My goal is to import my own .py file into my spark application and call some of the functions included in this file
Here is what I tried:
I have a test file called Test.py that looks like this:
def func(): print "Import is working"
Inside the Spark application, I do the following (as described in the docs):
sc = SparkContext(conf=conf, pyFiles=['/[AbsolutePathTo]/Test.py'])

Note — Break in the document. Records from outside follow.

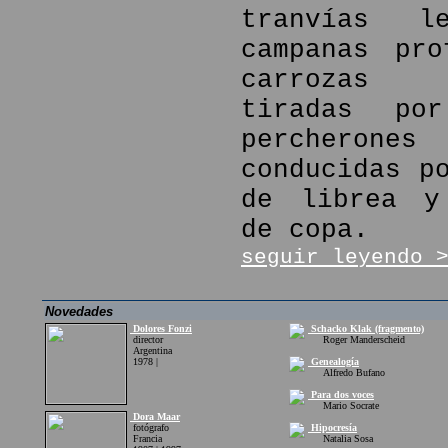
tranvías l
campanas pro
carrozas f
tiradas por
percher
conducidas p
de librea y
de copa.
seguir leyendo 
Novedades
Dolores Fonzi
Schacko Klak (fragmento)
director
Roger Manderscheid
Argentina
1978 |
Genealogía
Alfredo Bufano
Para dos voces
Mario Socrate
Dora Maar
fotógrafo
Hipocresía
Francia
Natalia Sosa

I also tried this instead (after creating the Spark context):
sc.addFile("/[AbsolutePathTo]/Test.py")
I even tried the following when submitting my spark application:
./bin/spark-submit --packages com.datastax.spark:spark-cassandra-connector_2.10:1.5.0-M2 --py-files /[AbsolutePath]/Test.py ../Main/Code/app.py
However, I always get a name error:
NameError: name 'func' is not defined
when i call func () inside app.py. (same error with "Test" if I try to call Test.func () )
Finally, al also tried to import the file inside the pyspark shell using the same command as above:
sc.addFile("/[AbsolutePathTo]/Test.py")
Strange, I do not get an error while importing, but still I can not call func () without getting an error. Also, not sure if that matters, but I use spark locally on the same machine.
I really tried everything I could think of, but still I can't get it to work. Probably I am missing something very simple. Any help would be appreciated.